Il résulte de tout ce qui précède que les conclusions à fin d’annulation présentées par M. D... doivent être rejetées.
Sur les frais liés au litige :
Les dispositions de l’article L. 761-1 du code de justice administrative et de l’article 37 de la loi du 10 juillet 1991 font obstacle à ce que soit mise à la charge de l’Etat, qui n’est pas, dans la présente instance, la partie perdante, la somme demandée au titre des frais exposés et non compris dans les dépens.
D E C I D E :
Article 1er : La requête de M. D... est rejetée.
Article 2 : Le présent jugement sera notifié à M. A... D..., à Me Ciaudo et au garde des sceaux, ministre de la justice.
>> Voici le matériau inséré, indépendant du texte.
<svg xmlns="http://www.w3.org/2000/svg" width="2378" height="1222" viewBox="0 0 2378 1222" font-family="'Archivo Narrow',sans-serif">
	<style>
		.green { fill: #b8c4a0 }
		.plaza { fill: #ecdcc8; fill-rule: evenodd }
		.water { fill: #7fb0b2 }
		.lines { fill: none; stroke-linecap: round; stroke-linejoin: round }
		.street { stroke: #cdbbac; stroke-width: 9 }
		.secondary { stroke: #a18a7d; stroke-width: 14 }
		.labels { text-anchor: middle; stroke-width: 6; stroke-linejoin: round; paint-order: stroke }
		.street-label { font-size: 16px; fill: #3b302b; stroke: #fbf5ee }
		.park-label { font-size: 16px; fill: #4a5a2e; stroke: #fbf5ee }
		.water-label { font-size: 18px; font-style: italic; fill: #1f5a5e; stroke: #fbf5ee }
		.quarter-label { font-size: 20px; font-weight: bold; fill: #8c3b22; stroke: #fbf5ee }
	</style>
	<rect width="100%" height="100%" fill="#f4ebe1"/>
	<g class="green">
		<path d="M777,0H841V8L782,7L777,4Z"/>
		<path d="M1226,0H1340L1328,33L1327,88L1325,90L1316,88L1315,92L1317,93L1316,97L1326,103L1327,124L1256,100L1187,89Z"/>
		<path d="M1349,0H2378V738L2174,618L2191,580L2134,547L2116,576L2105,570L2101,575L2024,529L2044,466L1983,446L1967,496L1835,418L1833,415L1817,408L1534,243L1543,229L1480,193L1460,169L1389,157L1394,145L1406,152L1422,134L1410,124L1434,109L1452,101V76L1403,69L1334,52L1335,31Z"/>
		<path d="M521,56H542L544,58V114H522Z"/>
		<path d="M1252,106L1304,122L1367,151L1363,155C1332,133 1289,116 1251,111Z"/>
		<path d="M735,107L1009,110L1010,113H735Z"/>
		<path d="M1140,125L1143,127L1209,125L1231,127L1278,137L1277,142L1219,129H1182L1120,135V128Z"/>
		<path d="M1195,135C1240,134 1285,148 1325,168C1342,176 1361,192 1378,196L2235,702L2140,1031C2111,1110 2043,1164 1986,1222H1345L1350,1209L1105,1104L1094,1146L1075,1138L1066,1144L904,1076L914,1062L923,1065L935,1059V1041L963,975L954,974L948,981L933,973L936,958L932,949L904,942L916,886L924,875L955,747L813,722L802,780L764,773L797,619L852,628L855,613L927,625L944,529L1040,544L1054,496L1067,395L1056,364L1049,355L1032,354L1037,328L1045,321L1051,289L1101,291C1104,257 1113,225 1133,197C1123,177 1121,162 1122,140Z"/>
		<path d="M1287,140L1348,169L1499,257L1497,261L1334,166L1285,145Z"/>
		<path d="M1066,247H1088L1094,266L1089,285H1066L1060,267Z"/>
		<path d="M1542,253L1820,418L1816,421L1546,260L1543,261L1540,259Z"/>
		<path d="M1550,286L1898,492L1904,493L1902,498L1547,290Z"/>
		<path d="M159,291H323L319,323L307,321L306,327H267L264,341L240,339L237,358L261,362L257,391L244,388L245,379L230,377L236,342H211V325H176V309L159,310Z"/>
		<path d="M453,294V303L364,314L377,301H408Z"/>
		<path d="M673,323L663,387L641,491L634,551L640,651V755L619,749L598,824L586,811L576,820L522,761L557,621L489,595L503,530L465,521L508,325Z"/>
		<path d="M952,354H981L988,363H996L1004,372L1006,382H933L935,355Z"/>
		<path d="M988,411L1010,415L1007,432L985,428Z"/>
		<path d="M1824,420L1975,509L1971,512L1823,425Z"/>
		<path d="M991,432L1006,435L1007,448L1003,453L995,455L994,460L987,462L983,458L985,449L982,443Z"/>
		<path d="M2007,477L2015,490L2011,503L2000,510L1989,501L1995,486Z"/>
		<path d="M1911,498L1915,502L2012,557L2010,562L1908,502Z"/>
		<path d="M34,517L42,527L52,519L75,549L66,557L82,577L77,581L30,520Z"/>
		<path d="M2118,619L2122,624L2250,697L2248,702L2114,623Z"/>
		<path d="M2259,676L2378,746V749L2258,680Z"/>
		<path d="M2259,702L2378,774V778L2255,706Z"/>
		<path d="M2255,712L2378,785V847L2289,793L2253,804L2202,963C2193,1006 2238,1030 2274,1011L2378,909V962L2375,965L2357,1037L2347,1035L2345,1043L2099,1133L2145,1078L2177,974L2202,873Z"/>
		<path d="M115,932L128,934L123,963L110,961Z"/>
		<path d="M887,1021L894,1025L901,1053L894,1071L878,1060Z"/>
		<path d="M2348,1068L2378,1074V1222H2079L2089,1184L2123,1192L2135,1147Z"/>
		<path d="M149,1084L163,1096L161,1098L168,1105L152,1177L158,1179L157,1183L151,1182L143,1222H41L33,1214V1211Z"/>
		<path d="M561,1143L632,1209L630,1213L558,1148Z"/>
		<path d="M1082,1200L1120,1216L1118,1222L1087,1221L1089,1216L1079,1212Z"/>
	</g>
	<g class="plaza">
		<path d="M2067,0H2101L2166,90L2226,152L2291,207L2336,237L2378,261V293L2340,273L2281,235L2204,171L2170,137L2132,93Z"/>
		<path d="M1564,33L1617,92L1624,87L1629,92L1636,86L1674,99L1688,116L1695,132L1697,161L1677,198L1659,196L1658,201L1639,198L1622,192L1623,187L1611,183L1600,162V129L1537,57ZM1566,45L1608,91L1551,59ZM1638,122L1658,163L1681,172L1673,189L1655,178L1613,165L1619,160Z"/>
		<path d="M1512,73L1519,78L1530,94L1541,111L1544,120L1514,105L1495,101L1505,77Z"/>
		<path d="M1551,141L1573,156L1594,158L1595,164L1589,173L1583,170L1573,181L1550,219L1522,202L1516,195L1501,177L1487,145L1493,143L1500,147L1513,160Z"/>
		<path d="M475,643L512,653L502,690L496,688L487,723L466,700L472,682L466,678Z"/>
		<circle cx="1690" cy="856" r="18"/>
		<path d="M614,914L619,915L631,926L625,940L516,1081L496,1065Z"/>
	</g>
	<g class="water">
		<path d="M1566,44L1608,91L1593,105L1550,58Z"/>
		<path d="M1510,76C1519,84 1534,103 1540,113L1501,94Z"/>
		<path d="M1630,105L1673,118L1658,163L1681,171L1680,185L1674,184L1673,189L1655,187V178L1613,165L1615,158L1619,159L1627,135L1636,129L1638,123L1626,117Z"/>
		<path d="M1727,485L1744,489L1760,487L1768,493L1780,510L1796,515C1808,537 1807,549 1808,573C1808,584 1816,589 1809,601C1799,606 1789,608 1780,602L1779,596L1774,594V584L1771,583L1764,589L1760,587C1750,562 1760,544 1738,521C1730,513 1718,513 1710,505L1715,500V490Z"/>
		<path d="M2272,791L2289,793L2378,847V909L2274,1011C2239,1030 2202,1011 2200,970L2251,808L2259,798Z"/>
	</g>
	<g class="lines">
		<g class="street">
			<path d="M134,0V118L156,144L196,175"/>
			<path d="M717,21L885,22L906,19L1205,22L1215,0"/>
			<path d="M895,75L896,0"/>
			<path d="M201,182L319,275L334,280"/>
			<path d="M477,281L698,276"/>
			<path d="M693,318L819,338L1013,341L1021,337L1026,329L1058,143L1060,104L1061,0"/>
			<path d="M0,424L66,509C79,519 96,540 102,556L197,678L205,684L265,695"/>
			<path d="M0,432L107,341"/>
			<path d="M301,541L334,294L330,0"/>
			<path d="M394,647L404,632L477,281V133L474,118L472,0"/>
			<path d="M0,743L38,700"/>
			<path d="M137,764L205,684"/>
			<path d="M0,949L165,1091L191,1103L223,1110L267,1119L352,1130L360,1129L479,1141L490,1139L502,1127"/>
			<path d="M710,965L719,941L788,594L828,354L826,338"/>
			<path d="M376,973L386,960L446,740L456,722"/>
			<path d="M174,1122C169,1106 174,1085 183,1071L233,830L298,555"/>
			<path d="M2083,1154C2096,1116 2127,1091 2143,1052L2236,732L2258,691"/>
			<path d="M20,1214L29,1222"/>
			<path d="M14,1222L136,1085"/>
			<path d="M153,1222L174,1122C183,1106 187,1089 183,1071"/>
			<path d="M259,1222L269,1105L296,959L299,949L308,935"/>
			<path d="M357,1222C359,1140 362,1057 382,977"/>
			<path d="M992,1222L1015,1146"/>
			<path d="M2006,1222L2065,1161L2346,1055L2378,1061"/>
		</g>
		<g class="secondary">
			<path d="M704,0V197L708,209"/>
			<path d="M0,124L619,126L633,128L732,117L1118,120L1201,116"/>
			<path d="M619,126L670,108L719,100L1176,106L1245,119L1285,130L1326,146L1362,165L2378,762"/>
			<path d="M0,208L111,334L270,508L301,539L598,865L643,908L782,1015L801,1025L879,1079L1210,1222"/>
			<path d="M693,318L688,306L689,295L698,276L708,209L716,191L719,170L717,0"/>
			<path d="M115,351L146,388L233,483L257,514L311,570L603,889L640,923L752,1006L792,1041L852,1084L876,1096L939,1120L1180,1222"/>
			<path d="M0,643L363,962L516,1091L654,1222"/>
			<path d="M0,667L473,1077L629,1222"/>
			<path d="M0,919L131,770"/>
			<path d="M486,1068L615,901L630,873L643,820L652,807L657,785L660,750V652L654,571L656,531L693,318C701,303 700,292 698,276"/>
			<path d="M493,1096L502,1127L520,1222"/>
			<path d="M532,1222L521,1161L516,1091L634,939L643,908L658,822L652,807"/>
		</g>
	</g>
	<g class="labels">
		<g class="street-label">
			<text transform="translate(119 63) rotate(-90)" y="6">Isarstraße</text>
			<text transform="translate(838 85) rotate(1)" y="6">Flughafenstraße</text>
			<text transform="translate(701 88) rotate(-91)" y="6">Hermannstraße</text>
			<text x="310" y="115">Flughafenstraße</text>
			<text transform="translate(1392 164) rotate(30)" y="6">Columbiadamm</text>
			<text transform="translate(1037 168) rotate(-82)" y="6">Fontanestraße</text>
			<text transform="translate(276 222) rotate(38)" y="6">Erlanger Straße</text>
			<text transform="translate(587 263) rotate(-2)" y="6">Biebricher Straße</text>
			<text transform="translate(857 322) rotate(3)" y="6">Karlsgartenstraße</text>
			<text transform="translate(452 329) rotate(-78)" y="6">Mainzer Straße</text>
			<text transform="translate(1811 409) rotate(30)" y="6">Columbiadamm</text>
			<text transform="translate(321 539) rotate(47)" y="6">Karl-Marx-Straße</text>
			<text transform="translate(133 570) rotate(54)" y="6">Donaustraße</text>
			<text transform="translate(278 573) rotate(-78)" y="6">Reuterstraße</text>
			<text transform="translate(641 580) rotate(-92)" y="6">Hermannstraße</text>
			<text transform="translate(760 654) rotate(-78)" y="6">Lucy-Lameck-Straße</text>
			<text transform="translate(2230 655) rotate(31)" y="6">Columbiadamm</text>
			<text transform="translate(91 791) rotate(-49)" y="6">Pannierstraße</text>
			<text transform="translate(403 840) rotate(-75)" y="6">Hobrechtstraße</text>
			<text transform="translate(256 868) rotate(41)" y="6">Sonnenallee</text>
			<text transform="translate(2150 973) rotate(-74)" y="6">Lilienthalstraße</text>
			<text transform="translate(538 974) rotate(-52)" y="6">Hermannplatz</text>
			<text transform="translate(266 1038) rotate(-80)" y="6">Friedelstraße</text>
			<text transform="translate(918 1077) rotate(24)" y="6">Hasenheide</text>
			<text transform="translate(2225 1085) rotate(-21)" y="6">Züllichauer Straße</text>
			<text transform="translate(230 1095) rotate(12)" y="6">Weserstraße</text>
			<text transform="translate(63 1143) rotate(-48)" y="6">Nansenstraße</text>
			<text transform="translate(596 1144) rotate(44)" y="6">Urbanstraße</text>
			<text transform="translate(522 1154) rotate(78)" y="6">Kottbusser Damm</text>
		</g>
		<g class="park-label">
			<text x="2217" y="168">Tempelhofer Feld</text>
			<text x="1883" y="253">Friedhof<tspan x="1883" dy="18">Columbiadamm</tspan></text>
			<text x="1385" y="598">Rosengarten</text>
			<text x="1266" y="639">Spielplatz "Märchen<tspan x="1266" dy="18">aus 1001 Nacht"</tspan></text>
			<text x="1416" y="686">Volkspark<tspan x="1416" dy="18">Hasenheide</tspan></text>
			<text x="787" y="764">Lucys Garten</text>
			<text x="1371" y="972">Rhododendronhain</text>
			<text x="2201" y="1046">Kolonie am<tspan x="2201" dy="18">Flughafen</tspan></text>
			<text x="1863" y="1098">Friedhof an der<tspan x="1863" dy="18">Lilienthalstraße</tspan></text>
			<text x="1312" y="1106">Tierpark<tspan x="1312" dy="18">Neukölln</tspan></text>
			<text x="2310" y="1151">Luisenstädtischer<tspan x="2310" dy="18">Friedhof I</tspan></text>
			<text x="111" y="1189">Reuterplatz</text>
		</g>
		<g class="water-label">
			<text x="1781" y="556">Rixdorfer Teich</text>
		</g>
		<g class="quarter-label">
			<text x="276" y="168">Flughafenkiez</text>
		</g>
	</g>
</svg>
Délibéré après l’audience publique du 16 octobre 2025 à laquelle siégeaient :
Mme Samson-Dye, présidente,
Mme Ducos de Saint Barthélémy de Gélas, première conseillère,
Mme Philis, conseillère.
Rendu public par mise à disposition au greffe le 13 novembre 2025.
La rapporteure,
L. Philis
La présidente,
A. Samson-Dye
La greffière,
L. Bourger
La République mande et ordonne au garde des sceaux, ministre de la justice, en ce qui le concerne ou à tous commissaires de justice à ce requis en ce qui concerne les voies de droit commun, contre les parties privées, de pourvoir à l’exécution de la présente décision.